PROBLEM STATEMENT >> Set down the data below word for word, and leave the images aside.

MATERIAL SHOWN below:

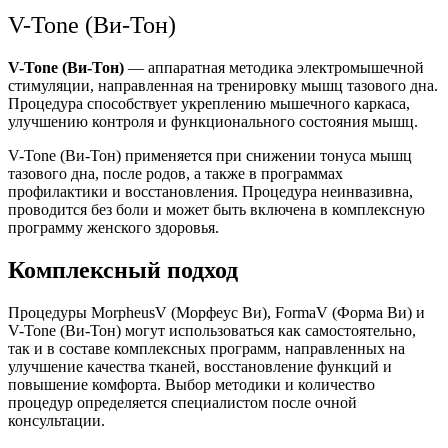
V-Tone (Ви-Тон)
V-Tone (Ви-Тон)
— аппаратная методика электромышечной
стимуляции, направленная на тренировку мышц тазового дна.
Процедура способствует укреплению мышечного каркаса,
улучшению контроля и функционального состояния мышц.
V-Tone (Ви-Тон) применяется при снижении тонуса мышц
тазового дна, после родов, а также в программах
профилактики и восстановления. Процедура неинвазивна,
проводится без боли и может быть включена в комплексную
программу женского здоровья.
Комплексный подход
Процедуры MorpheusV (Морфеус Ви), FormaV (Форма Ви) и
V-Tone (Ви-Тон) могут использоваться как самостоятельно,
так и в составе комплексных программ, направленных на
улучшение качества тканей, восстановление функций и
повышение комфорта. Выбор методики и количество
процедур определяется специалистом после очной
консультации.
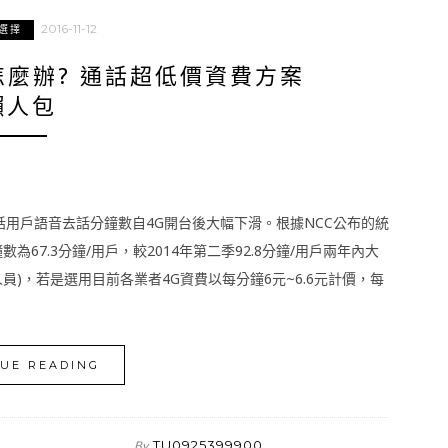
2016-11-12
選擇
麼辦? 通話超低價資費方案
懶人包
用戶語音去話分鐘數自4G開台後大幅下滑。根據NCC公布的統
67.3分鐘/用戶，較2014年第二季92.8分鐘/用戶兩年內大
員)，若是選用目前各業者4G資費以每分鐘6元~6.6元計價，每
UE READING
TU0925399900
By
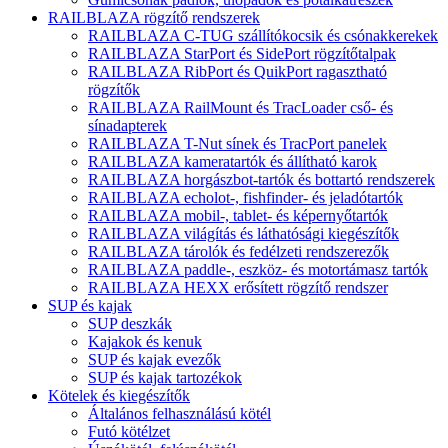
RAILBLAZA rögzítő rendszerek
RAILBLAZA C-TUG szállítókocsik és csónakkerekek
RAILBLAZA StarPort és SidePort rögzítőtalpak
RAILBLAZA RibPort és QuikPort ragasztható
rögzítők
RAILBLAZA RailMount és TracLoader cső- és
sínadapterek
RAILBLAZA T-Nut sínek és TracPort panelek
RAILBLAZA kameratartók és állítható karok
RAILBLAZA horgászbot-tartók és bottartó rendszerek
RAILBLAZA echolot-, fishfinder- és jeladótartók
RAILBLAZA mobil-, tablet- és képernyőtartók
RAILBLAZA világítás és láthatósági kiegészítők
RAILBLAZA tárolók és fedélzeti rendszerezők
RAILBLAZA paddle-, eszköz- és motortámasz tartók
RAILBLAZA HEXX erősített rögzítő rendszer
SUP és kajak
SUP deszkák
Kajakok és kenuk
SUP és kajak evezők
SUP és kajak tartozékok
Kötelek és kiegészítők
Általános felhasználású kötél
Futó kötélzet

End of MATERIAL SHOWN.

RESULT >>
V-Tone (Ви-Тон)
V-Tone (Ви-Тон)
— аппаратная методика электромышечной
стимуляции, направленная на тренировку мышц тазового дна.
Процедура способствует укреплению мышечного каркаса,
улучшению контроля и функционального состояния мышц.
V-Tone (Ви-Тон) применяется при снижении тонуса мышц
тазового дна, после родов, а также в программах
профилактики и восстановления. Процедура неинвазивна,
проводится без боли и может быть включена в комплексную
программу женского здоровья.
Комплексный подход
Процедуры MorpheusV (Морфеус Ви), FormaV (Форма Ви) и
V-Tone (Ви-Тон) могут использоваться как самостоятельно,
так и в составе комплексных программ, направленных на
улучшение качества тканей, восстановление функций и
повышение комфорта. Выбор методики и количество
процедур определяется специалистом после очной
консультации.
2016-11-12
選擇
麼辦? 通話超低價資費方案
懶人包
用戶語音去話分鐘數自4G開台後大幅下滑。根據NCC公布的統
67.3分鐘/用戶，較2014年第二季92.8分鐘/用戶兩年內大
員)，若是選用目前各業者4G資費以每分鐘6元~6.6元計價，每
UE READING
TU0925399900
By
RAILBLAZA rögzítő rendszerek
RAILBLAZA C-TUG szállítókocsik és csónakkerekek
RAILBLAZA StarPort és SidePort rögzítőtalpak
RAILBLAZA RibPort és QuikPort ragasztható
rögzítők
RAILBLAZA RailMount és TracLoader cső- és
sínadapterek
RAILBLAZA T-Nut sínek és TracPort panelek
RAILBLAZA kameratartók és állítható karok
RAILBLAZA horgászbot-tartók és bottartó rendszerek
RAILBLAZA echolot-, fishfinder- és jeladótartók
RAILBLAZA mobil-, tablet- és képernyőtartók
RAILBLAZA világítás és láthatósági kiegészítők
RAILBLAZA tárolók és fedélzeti rendszerezők
RAILBLAZA paddle-, eszköz- és motortámasz tartók
RAILBLAZA HEXX erősített rögzítő rendszer
SUP és kajak
SUP deszkák
Kajakok és kenuk
SUP és kajak evezők
SUP és kajak tartozékok
Kötelek és kiegészítők
Általános felhasználású kötél
Futó kötélzet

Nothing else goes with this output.